══ Text block
PROJECT: 1998 Nissan 240SX SE Jim Wolfe Technology Cam Install


No intro yet. Basically, this is the JWT cam install I screwed up, and due to the fact that I had another KA24DE in my S13 sitting around, I managed to fix the problem and not break the car. If you have a similar problem, then I hope these pages will help. However, I will NOT be responsible if you break anything. (that's the disclaimer)

Here's what I had to do to install it, and the problems.

Cams at TCD, compression stroke.
Sorry about the blur.
One cam at a time! Press on the tensioner here to get
some chain slack.
Remove the valve cover. Take note to remove the bolts in the order specified in the FSM.
First off, ensure the motor is at TDC on the COMPRESSION stroke for cyl #1. You can tell it is on the compression stroke either because the rotor on the distributor is damn close to firing cyl #1, or if you have the valve cover off, the cam lobes of cyl #1 should be pointing away from each other. (as you can see in the first pic - sorry it's so blurry).
Next, MARK THE CAMS WITH PAINT. Now. Do it. Don't wait. Don't loosen ANYTHING. Mark the suckers. Mark them good, and with something that won't come off, smudge, or anything. And then, only then, remove a single cam, again FOLLOW THE FSM for the order to loosen/tighten the bolts in! Also not, that for my 1998, the FSM lists 6 bearing journals. However, in my 1998, there are only 5 bearing journals! My 1992, though, had 6. Interesting... Anyway, once you have swapped one cam (pay attention to the FSM tightening order and torque specs too!), you can do the other one.
I recommend that you remove the cam gears, by doing the intake cam first, and when reassembling, do the intake cam gear last. Since this gear is close to the tensioner, you can push in on the tensioner (I used the butt end of my ratchet) and get some chain slack to help. Note that the cams may move a couple of degrees when you remove the cam gears. No problem. Just keep the wrench handy when replacing them, and turn the cam as you try to line up the gears.
Please also take note that JWT says the chain cannot slip on the bottom gear (the idler gear). This is true. The chain cannot slide around the bottom gear at all. However, what I found DOES happen, is that the slack on the exhaust gear side (from pulling the gear) causes the chain to bunch on the idler gear, making it seem that the chain suddenly got a link shorter! (Just take care that the chain is properly wrapped around the idler gear, and things should be OK.)
Sorry I don't have more install pictures, but the rest of my install time was devoted to my PROBLEM.
════
## Tasks to perform
1. In the cam install write-up, why does the author recommend doing the intake cam gear first on removal and last on reassembly?
2. Answer these questions from the cam install write-up:
(a) With the valve cover off, how can you tell that cylinder #1 is on the compression stroke?
(b) How many bearing journals did the author find on the 1998 engine?
(c) According to the author, what causes the chain to seem a link shorter?
3. Carry on with the cam install write-up from its last sentence.
══ Data section
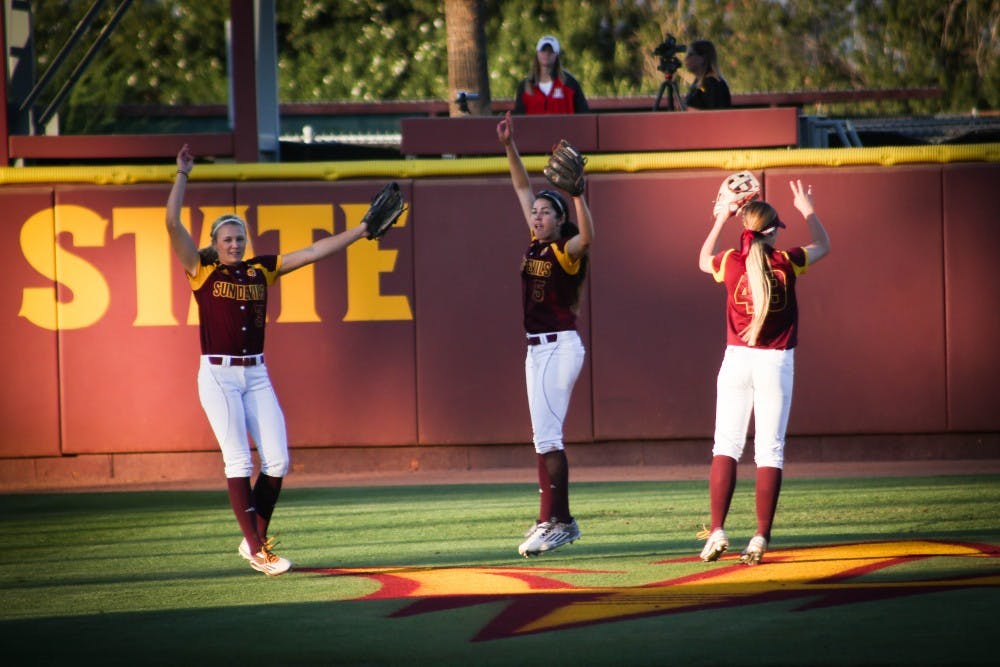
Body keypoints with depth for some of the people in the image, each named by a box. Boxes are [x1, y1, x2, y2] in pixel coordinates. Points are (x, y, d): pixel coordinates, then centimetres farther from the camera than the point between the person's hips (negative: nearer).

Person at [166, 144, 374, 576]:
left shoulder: (262, 270, 11)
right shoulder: (202, 270, 0)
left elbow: (312, 253, 12)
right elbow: (173, 223, -10)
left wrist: (361, 231, 10)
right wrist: (182, 175, -10)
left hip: (256, 375, 4)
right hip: (218, 375, -4)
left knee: (277, 461, -2)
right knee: (239, 462, -8)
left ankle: (256, 541, 14)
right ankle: (257, 552, -6)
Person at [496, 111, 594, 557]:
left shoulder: (566, 249, -11)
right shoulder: (536, 243, 11)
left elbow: (587, 236, -36)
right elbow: (522, 189, 17)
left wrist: (577, 191, -43)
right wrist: (509, 146, 13)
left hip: (560, 347, -9)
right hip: (536, 348, 9)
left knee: (546, 435, -13)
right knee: (546, 436, 12)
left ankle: (551, 523, -15)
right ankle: (561, 522, 18)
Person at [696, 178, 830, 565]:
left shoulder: (730, 263, -2)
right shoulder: (786, 262, -4)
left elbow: (703, 261, 23)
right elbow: (823, 246, 18)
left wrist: (721, 219, 26)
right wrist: (807, 211, 29)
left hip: (737, 359, 1)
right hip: (777, 362, -1)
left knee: (725, 447, 4)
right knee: (770, 451, 0)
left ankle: (717, 532, -8)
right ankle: (761, 539, -5)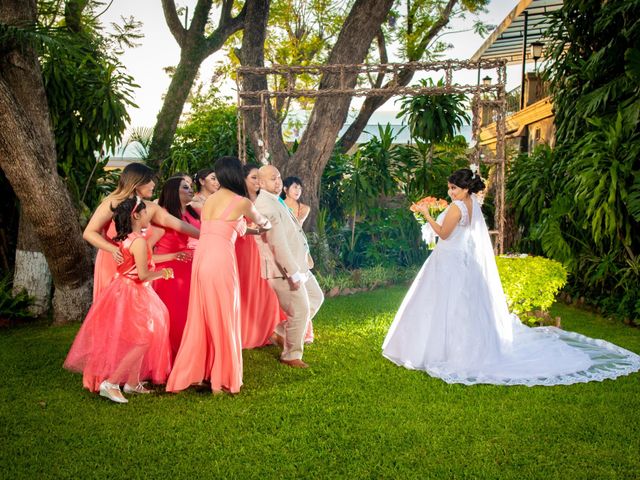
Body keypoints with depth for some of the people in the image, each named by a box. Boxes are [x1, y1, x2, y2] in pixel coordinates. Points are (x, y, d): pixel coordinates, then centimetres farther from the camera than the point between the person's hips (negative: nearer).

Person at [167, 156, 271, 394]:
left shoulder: (209, 199, 17)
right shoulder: (242, 202, 1)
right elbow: (262, 223, 21)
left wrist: (248, 229, 47)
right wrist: (266, 226, 45)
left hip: (201, 258, 6)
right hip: (221, 261, -6)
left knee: (201, 319, 15)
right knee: (224, 319, 5)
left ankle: (189, 373, 21)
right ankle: (221, 379, 14)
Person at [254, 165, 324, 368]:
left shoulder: (276, 201, 13)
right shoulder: (266, 205, -20)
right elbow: (277, 243, -25)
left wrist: (305, 257, 15)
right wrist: (293, 273, -25)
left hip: (297, 264, 10)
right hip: (283, 269, -10)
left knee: (316, 297, 21)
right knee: (300, 310, -2)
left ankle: (282, 332, 29)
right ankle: (291, 355, 18)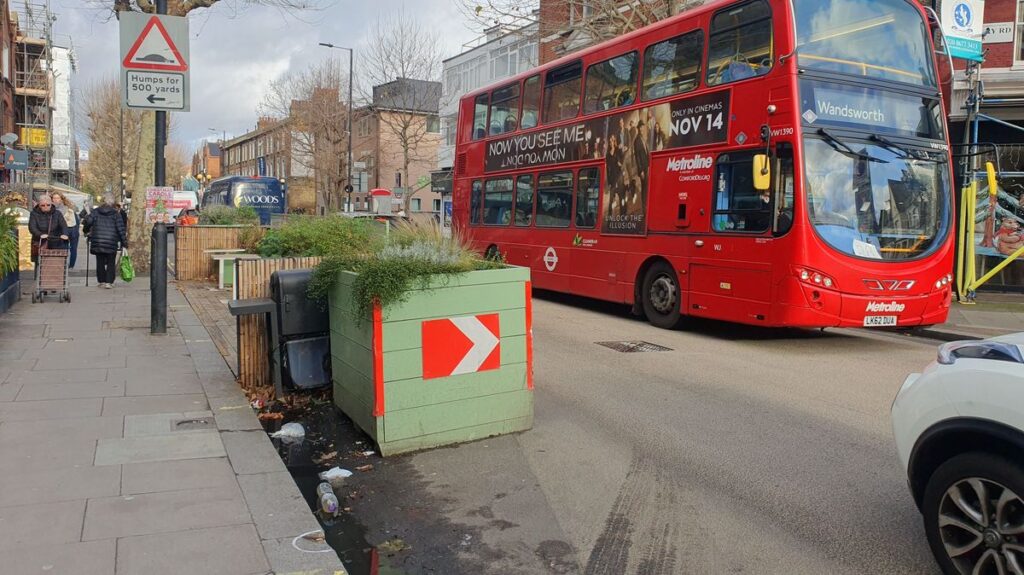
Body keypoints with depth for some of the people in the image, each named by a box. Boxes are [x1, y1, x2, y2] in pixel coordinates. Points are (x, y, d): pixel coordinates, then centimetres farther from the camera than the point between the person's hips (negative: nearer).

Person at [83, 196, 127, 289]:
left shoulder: (96, 212, 6)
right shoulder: (116, 214, 0)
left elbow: (88, 221, -3)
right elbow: (121, 229, -4)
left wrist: (86, 231, 17)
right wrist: (124, 242, -2)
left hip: (97, 242, 2)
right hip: (111, 243, -2)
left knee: (100, 262, 12)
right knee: (111, 263, 5)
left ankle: (101, 281, 16)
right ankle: (109, 282, -2)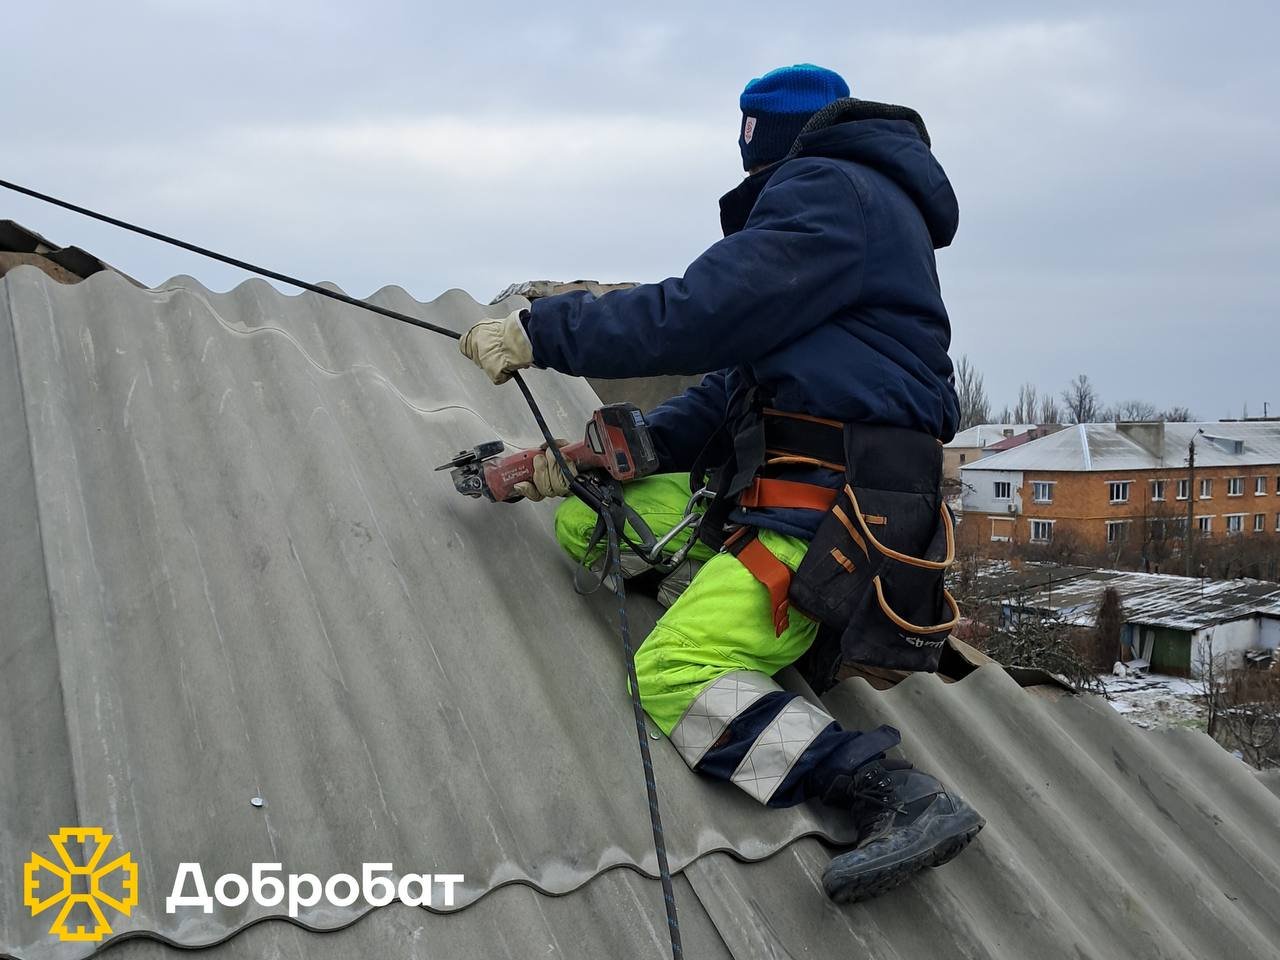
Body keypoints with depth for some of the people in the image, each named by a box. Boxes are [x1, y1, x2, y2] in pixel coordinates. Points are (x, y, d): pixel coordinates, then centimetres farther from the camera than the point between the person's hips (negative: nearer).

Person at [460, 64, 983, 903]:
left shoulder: (833, 193, -6)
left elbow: (699, 316, -19)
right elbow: (734, 383, 18)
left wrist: (538, 332, -10)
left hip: (829, 509, -10)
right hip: (772, 487, 10)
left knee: (673, 674, -22)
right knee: (586, 519, 11)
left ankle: (900, 798, -23)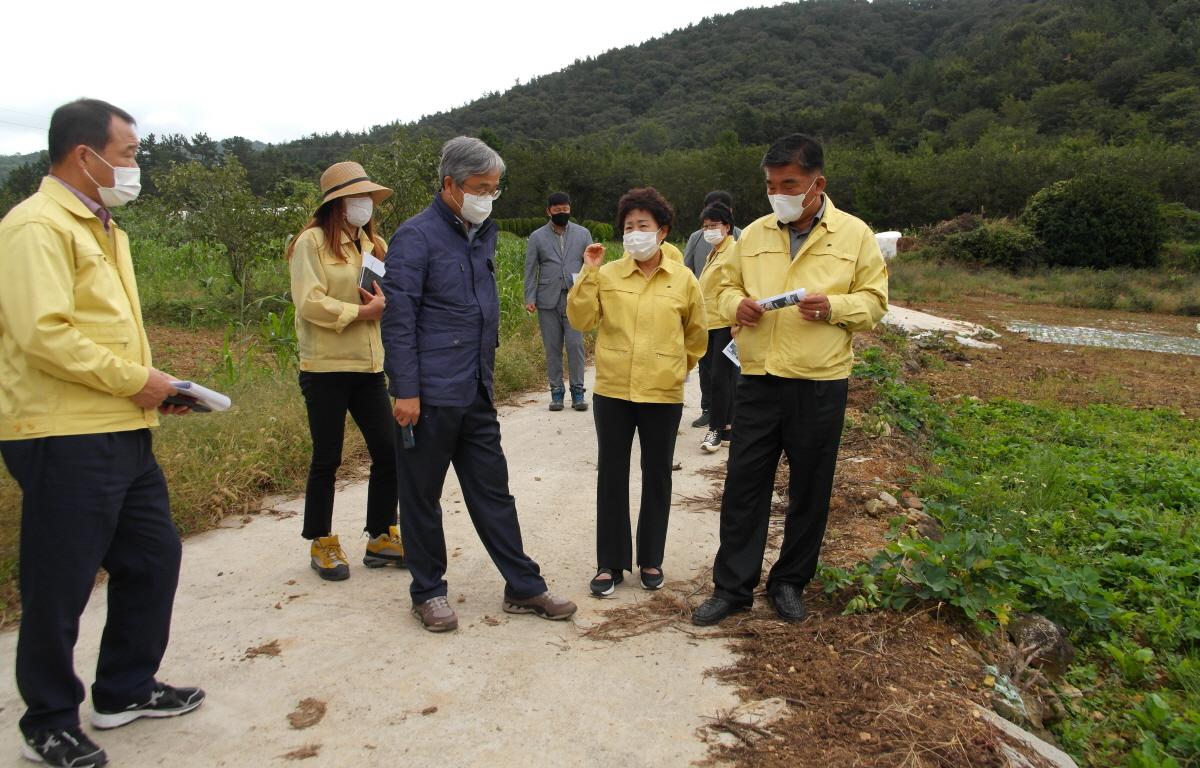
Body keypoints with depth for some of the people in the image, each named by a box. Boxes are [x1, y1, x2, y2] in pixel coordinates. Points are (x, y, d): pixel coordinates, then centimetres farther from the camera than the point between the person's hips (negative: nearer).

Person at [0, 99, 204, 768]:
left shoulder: (102, 228, 19)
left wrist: (152, 384, 9)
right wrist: (133, 379, -16)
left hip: (122, 431, 10)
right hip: (63, 437, -10)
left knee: (154, 556, 16)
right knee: (61, 586, 4)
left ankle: (126, 690, 33)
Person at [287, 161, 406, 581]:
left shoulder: (374, 243, 15)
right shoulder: (312, 241, -6)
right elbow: (309, 302, -15)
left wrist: (385, 302, -8)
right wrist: (361, 312, -15)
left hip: (369, 365, 6)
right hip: (325, 366, -6)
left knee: (388, 452, 4)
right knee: (327, 459, 4)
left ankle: (381, 538, 19)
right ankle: (322, 544, 21)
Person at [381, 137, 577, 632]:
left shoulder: (483, 235, 13)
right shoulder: (417, 236, -10)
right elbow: (398, 318, -15)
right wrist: (405, 391, -18)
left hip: (476, 394, 7)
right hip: (430, 396, -7)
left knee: (493, 492, 11)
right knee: (422, 497, 8)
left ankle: (523, 587, 20)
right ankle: (427, 592, 22)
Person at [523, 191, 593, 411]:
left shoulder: (583, 234, 10)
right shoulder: (537, 237, 9)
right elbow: (530, 269, 7)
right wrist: (530, 298, -3)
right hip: (548, 300, 1)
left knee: (575, 344, -7)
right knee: (552, 348, 3)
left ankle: (577, 391, 3)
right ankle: (556, 391, 12)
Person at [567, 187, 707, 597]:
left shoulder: (683, 279, 0)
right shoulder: (608, 274, 0)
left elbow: (696, 334, 12)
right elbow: (581, 320, -7)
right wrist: (588, 274, -13)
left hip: (664, 395, 0)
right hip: (612, 392, 0)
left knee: (657, 477, 11)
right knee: (611, 476, 7)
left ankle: (651, 559, 26)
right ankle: (610, 562, 19)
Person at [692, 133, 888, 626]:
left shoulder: (855, 235, 1)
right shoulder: (754, 234, 7)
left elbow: (874, 301, 3)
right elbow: (725, 283, 15)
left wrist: (833, 307, -17)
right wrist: (736, 304, -8)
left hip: (820, 386, -1)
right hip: (758, 381, 2)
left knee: (809, 491, 10)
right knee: (743, 485, 5)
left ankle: (790, 582, 29)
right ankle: (732, 586, 18)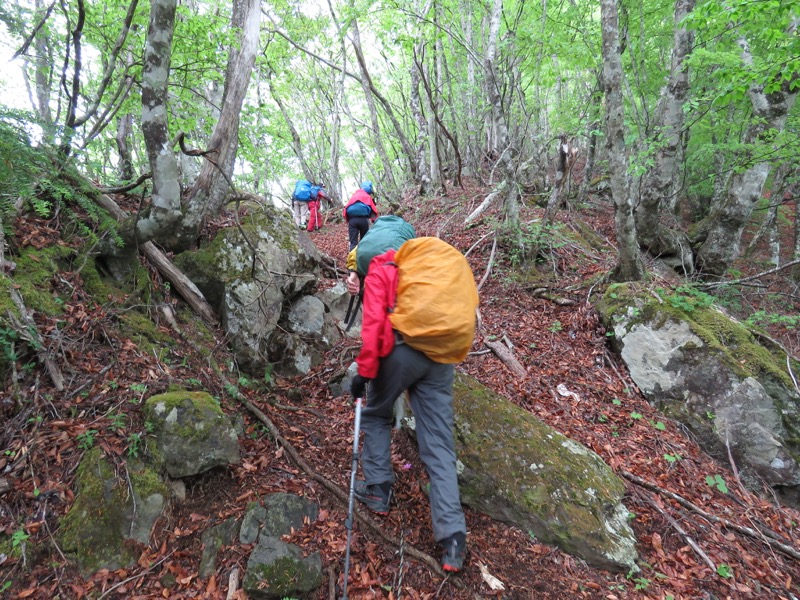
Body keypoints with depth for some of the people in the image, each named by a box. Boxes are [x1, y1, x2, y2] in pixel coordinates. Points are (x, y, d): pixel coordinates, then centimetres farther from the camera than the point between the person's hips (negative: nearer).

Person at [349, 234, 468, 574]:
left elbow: (373, 320, -6)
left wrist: (364, 370, -7)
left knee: (375, 416, 24)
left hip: (399, 353, -4)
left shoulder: (379, 270, 8)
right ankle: (452, 534, -1)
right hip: (440, 358, 5)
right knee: (439, 446, 4)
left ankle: (378, 489, 25)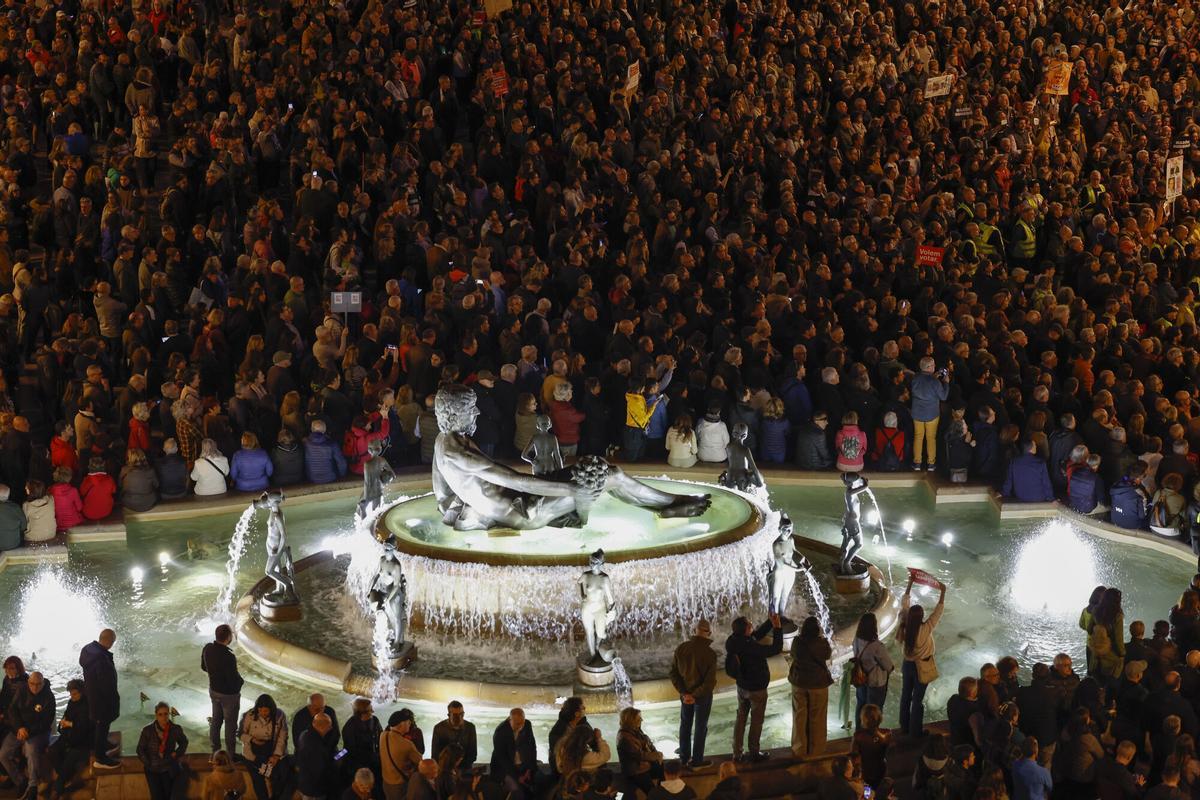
════
## Written responses
1. The intake cam gear sits close to the tensioner, so pressing in on the tensioner (the author used the butt end of a ratchet) creates chain slack that makes removing and refitting that gear easier.

2.
(a) The cam lobes of cylinder #1 point away from each other.
(b) Five, although the FSM lists six.
(c) The slack on the exhaust gear side, from pulling the gear, makes the chain bunch on the idler gear.

3.
THE PROBLEM

Hmm.. What the? That's what it's supposed to
look like.
So I'll just make it look that way. The s13 - the correct way it should look. The s14. Jumped a tooth!
Well, I thought this would work. Famous last words. My problem occured when I didn't mark the intake cam gear, then removed it BEFORE marking the exhaust. I removed the intake, and even wire tied it - I figure if it can't move, it can't get off a tooth. However, due to the chain tension and a bunch of moving while sliding the gear off, what happened is the chain actually skipped one tooth on the exhaust side during the intake removal. When I went to reinstall, I did the exhaust side first, which was off a mark, and I could tell things didn't look quite right! (see 1st pic which is wrong, and 2nd pic which is correct).
Oh damn! I'm SO screwed. I was very nervous. Then I thought - HEY! I have another, not screwed up, sitting right outside! Comparo time! I grabbed my tools and broke open my S13, after setting it to TDC on the compression stroke. The correct look is in the 2nd pic. So I pulled apart all the stuff on the S14, and made it look like the s13. (see 3rd pic) You can see how the paint mark is off by a tooth.
In the close ups, you can see how the notch in the exhaust cam SHOULD face. With the chain tight on the exhaust gear, the notch that holds the cam pin should be at a near perfect right angle to the head (compare to the angle of the notch in the 1st pic).

s13 at TDC s14 at TDC (corrected) s13 after rotation s14 after rotation
Here's the comparison shots. If you have problems, set your gears as in the correct pic (1st pic). Note the indents on the gears just outside of the bolt's washer on both cam gears. That is the position you want them to be at. Also, if you are unsure, set the exhaust cam gear first. ENSURE the chain is tight, and that there is no slack on the idler gear first!!!!!!! Then, set the exhaust gear to be 90 degrees from the plane of the head (NOTE, all of these pics up to this point, are with the engine at TDC compression. Check and re-check that as you go!!!! I find that it may move on you unknowingly!!!). With the exhaust gear set, cound the number of links between the small circle indents on the cam gears (there are 7 links between them in the s13 pic - if your mark is in the CENTER of a link, the total BETWEEN the marks will be 6, not 7). That should give you the setup for the intake gear. All together it should look as in the first 2 pics.
I then rotated the motors a bit to see how things lined up after some motion. The last pics are after, IIRC, 360 degrees of crank rotation.
In summary, if you get the cam timing messed up, you should be able to recover by:

  1. Set the motor at TDC for cyl #1's compression stroke. Then check it. And recheck it. Then check again.
  2. Start with the exhaust cam gear
    1. Ensure that the chain is not bunched on the idler gear
    2. Pulling the chain tight, determine the cam gear position such that the cam pin notch is 90 degrees to the plane of the head
    3. With a wrench ready on the cam, line up the cam gear notch and cam pin.
    4. Double check that the chain is tight between the gear and the idler again. Install the cam gear.
  3. Double check that you are still at TDC compression stroke.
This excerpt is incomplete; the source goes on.